The ocean surface boundary layer is a gateway of energy transfer into the ocean. Wind-driven shear and meteorologically forced convection inject turbulent kinetic energy into the surface boundary layer, mixing the upper ocean and transforming its density structure. In the absence of direct observations or the capability to resolve subgrid-scale 3D turbulence in operational ocean models, the oceanography community relies on surface boundary layer similarity scalings (BLS) of shear and convective turbulence to represent this mixing. Despite their importance, near-surface mixing processes (and ubiquitous BLS representations of these processes) have been undersampled in high-energy forcing regimes such as the Southern Ocean. With the maturing of autonomous sampling platforms, there is now an opportunity to collect high-resolution spatial and temporal measurements in the full range of forcing conditions. Here, we characterize near-surface turbulence under strong wind forcing using the first long-duration glider microstructure survey of the Southern Ocean. We leverage these data to show that the measured turbulence is significantly higher than standard shear-convective BLS in the shallower parts of the surface boundary layer and lower than standard shear-convective BLS in the deeper parts of the surface boundary layer; the latter of which is not easily explained by present wave-effect literature.
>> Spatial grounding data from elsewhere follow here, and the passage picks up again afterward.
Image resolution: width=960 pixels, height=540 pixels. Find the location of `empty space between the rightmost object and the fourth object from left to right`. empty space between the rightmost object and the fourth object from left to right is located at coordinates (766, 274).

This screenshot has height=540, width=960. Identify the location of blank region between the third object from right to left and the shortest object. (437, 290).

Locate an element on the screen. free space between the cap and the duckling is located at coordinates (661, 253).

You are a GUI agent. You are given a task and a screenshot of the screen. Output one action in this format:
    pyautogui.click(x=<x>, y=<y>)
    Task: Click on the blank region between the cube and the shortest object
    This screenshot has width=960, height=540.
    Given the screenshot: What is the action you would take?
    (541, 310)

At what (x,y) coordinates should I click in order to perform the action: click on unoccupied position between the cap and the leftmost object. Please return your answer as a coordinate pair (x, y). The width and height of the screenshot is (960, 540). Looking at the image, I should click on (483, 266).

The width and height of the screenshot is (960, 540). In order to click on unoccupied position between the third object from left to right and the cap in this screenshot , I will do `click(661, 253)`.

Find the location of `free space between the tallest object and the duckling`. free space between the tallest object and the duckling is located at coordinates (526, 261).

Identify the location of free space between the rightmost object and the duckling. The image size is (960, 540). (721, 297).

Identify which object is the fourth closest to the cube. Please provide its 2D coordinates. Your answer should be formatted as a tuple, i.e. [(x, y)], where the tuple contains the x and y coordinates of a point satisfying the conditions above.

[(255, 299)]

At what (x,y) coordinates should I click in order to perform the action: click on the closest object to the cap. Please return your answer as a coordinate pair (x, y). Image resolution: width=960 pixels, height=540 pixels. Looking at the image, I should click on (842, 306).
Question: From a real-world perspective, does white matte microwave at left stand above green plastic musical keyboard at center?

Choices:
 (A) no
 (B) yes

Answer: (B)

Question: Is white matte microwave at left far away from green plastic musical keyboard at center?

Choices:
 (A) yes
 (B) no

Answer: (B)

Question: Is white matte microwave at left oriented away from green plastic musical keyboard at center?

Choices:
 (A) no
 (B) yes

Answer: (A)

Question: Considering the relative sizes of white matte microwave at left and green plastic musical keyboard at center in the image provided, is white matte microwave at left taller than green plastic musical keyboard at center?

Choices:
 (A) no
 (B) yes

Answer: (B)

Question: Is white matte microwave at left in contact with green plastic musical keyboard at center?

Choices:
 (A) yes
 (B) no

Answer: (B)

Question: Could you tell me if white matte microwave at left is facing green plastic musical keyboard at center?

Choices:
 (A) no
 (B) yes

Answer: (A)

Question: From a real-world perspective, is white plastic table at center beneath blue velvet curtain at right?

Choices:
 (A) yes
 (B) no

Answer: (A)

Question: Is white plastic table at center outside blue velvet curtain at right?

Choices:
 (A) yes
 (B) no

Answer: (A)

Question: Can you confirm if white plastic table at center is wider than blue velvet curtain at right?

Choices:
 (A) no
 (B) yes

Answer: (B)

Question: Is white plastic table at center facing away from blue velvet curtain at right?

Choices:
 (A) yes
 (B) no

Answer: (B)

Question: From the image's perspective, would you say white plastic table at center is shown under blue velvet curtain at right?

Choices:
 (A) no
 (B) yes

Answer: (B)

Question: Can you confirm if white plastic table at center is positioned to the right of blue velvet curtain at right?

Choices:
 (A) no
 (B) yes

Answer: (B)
Consistent with the CBLAST (Coupled Boundary Layers and Air Sea Transfer) low winds experiment, this bias has the largest magnitude and spread in the shallowest 10% of the actively mixing layer under low-wind and breaking wave conditions, when relatively low levels of turbulent kinetic energy (TKE) in surface regime are easily biased by wave events.

Significance Statement

Wind blows across the ocean, turbulently mixing the water close to the surface and altering its properties. Without the ability to measure turbulence in remote locations, oceanographers use approximations called boundary layer scalings (BLS) to estimate the amount of turbulence caused by the wind. We compared turbulence measured by an underwater robot to turbulence estimated from wind speed to determine how well BLS performs in stormy places. We found that in both calm and stormy conditions, estimates are 10 times too small closest to the surface and 10 times too large deeper within the turbulently mixed surface ocean.